With Lenin’s sanction, the All-Russian Extraordinary Commission – the Cheka – was put together by Dzerzhinsky to combat those who would undermine the revolution. It was a political army to safeguard the toiling masses, the ordinary man, but after Kaplan tried to kill Lenin more than two years ago, Stalin recommended using the harsh tactics he had employed to crush counter-revolutionary resistance in Tsaritsyn. And so the Red Terror was born.

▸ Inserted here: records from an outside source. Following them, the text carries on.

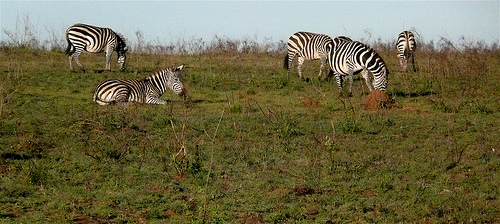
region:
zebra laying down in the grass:
[107, 57, 195, 116]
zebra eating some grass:
[53, 14, 140, 70]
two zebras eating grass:
[240, 26, 391, 136]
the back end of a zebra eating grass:
[394, 19, 444, 93]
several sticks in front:
[125, 117, 245, 215]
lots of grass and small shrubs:
[71, 116, 430, 205]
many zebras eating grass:
[16, 7, 430, 144]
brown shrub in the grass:
[344, 86, 401, 121]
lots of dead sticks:
[141, 26, 276, 62]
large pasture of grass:
[61, 109, 436, 201]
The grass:
[198, 124, 272, 194]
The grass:
[261, 157, 331, 217]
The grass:
[200, 98, 360, 219]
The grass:
[238, 113, 343, 193]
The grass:
[230, 143, 298, 173]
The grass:
[218, 143, 314, 211]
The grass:
[236, 123, 446, 214]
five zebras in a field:
[40, 12, 449, 134]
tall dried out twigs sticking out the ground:
[165, 91, 210, 187]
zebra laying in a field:
[85, 59, 196, 119]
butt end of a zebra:
[390, 20, 423, 80]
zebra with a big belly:
[62, 20, 137, 76]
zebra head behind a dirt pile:
[360, 54, 405, 114]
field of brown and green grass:
[10, 36, 498, 216]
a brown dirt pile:
[365, 82, 400, 120]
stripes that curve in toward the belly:
[67, 20, 118, 67]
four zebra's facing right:
[7, 16, 400, 127]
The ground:
[225, 156, 319, 221]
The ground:
[276, 154, 338, 219]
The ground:
[254, 149, 333, 190]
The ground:
[259, 154, 296, 214]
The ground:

Landholders and the wealthy classes who refused to fall into line were the first targets, but the definition of wealth had become hazy and the Cheka units, made up of Communist leaders and former convicts and soldiers, were left as both police and executioner. Peasants were targeted as often as anyone else, and some units primed themselves on drugs and alcohol before raids, while others used artillery to bombard towns into dust. Dzerzhinsky himself said the units stood for organised terror, to keep the people under control, and with the peasant uprising in Tambov that started in August, the Chekists had been sent out with units to create that terror. They hunted deserters, burned villages, tortured peasants for refusing to give up their crops and gassed rebels who took refuge in the forests. They took young men for recruitment and deported thousands to labour camps across the country. Cheka agents were even secreted in Red Army units to report on their comrades. They were darker and more frightening than any fairy-tale monster.

They were worse than devils.

Lev poured us another drink without speaking. It was as if he was giving us both a moment to deal with the thought of such atrocity, giving
me
a moment to compose myself after voicing my concern for my family.